In findings published this week in the scientific journal Plos One, the researchers identified the species as Cercopithecus lomamiensis, which is endemic to the lowland rainforests of central Congo. This is only the second time in the past 28 years that a previously unknown species of monkey has been identified, they said, highlighting the importance of preserving biodiversity in a part of central Africa where forests are threatened by illegal logging.
Scientists began investigating in June 2007, when researchers saw a young female monkey of unknown species at the home of a school director.
The new monkey was similar to the clearly owl-faced Cercopithecus hamlyni. Researchers say the two are close relatives.

I am guessing this will happen more and more DNA sequencing is an amazing tool.
The new findings prove the two monkeys are different species, even though to local hunters they might look similar. A lesula, for example, has "significantly larger incisors, upper and lower second molars..." A male lesula "emits a characteristic low frequency, descending, loud call or boom" that is distinguishable from the vocalisations of the other male, the scientists reported.
Robert Kityo, a zoology professor at Uganda's Makerere University, said the discovery is proof that Africa's vast jungles are teeming with species yet to be discovered.
"Something that was thought to be abundant can turn out to be rare," Kityo said, referring to the previous confusion between lesula and a close relative. "In a sense, it's a nice find."

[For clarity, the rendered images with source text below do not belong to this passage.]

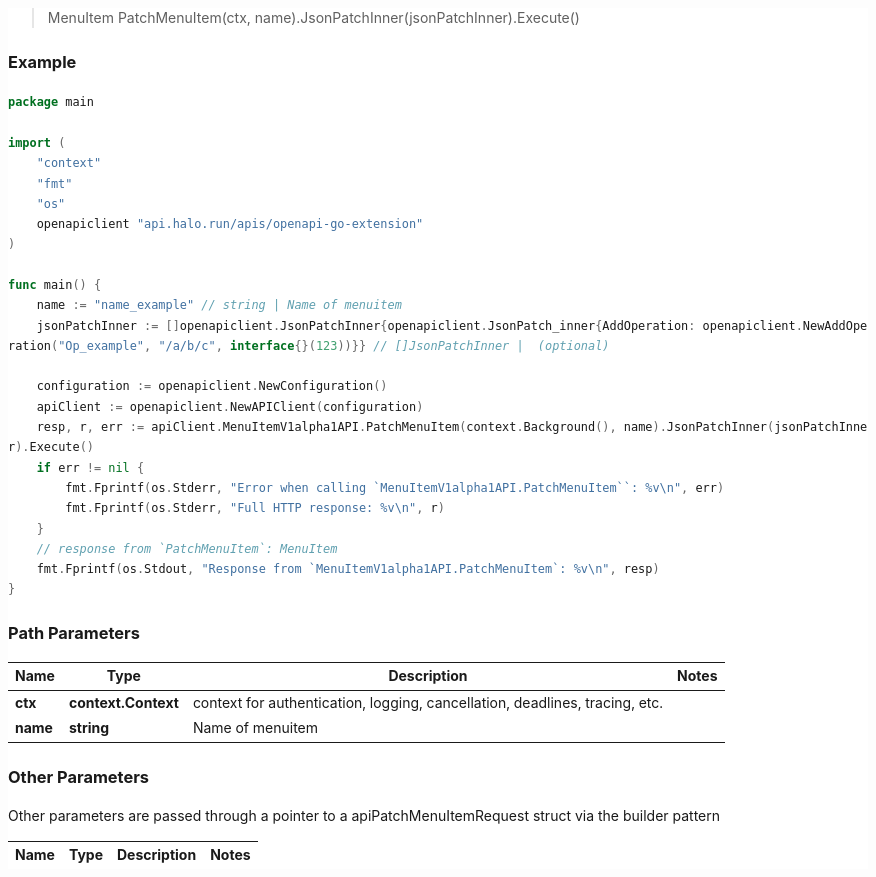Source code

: > MenuItem PatchMenuItem(ctx, name).JsonPatchInner(jsonPatchInner).Execute()





### Example

```go
package main

import (
	"context"
	"fmt"
	"os"
	openapiclient "api.halo.run/apis/openapi-go-extension"
)

func main() {
	name := "name_example" // string | Name of menuitem
	jsonPatchInner := []openapiclient.JsonPatchInner{openapiclient.JsonPatch_inner{AddOperation: openapiclient.NewAddOperation("Op_example", "/a/b/c", interface{}(123))}} // []JsonPatchInner |  (optional)

	configuration := openapiclient.NewConfiguration()
	apiClient := openapiclient.NewAPIClient(configuration)
	resp, r, err := apiClient.MenuItemV1alpha1API.PatchMenuItem(context.Background(), name).JsonPatchInner(jsonPatchInner).Execute()
	if err != nil {
		fmt.Fprintf(os.Stderr, "Error when calling `MenuItemV1alpha1API.PatchMenuItem``: %v\n", err)
		fmt.Fprintf(os.Stderr, "Full HTTP response: %v\n", r)
	}
	// response from `PatchMenuItem`: MenuItem
	fmt.Fprintf(os.Stdout, "Response from `MenuItemV1alpha1API.PatchMenuItem`: %v\n", resp)
}
```

### Path Parameters


Name | Type | Description  | Notes
------------- | ------------- | ------------- | -------------
**ctx** | **context.Context** | context for authentication, logging, cancellation, deadlines, tracing, etc.
**name** | **string** | Name of menuitem | 

### Other Parameters

Other parameters are passed through a pointer to a apiPatchMenuItemRequest struct via the builder pattern


Name | Type | Description  | Notes
------------- | ------------- | ------------- | -------------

Yeah but it is way better to know it is seperate species before it is to late.
The research team described lesula as "semi terrestrial with a diet containing terrestrial herbaceous vegetation."
The ape looks colourful in pictures, with a mane of "long grizzled blond hairs" and "a variably distinct cream coloured vertical nose stripe," as it is described by the scientists. There is a faintly owlish look about the monkey. The eyes look almost human.

He has great eyes and yeah they do have a human aspect to them.
The team said the monkey's common name should not be changed, since lesula is used over most of its known range. The study was a collaboration between various researchers and schools in the US and elsewhere. Their final paper was edited by Samuel T. Turvey of the Zoological Society of London.

Some welcome good news out of the DR Congo.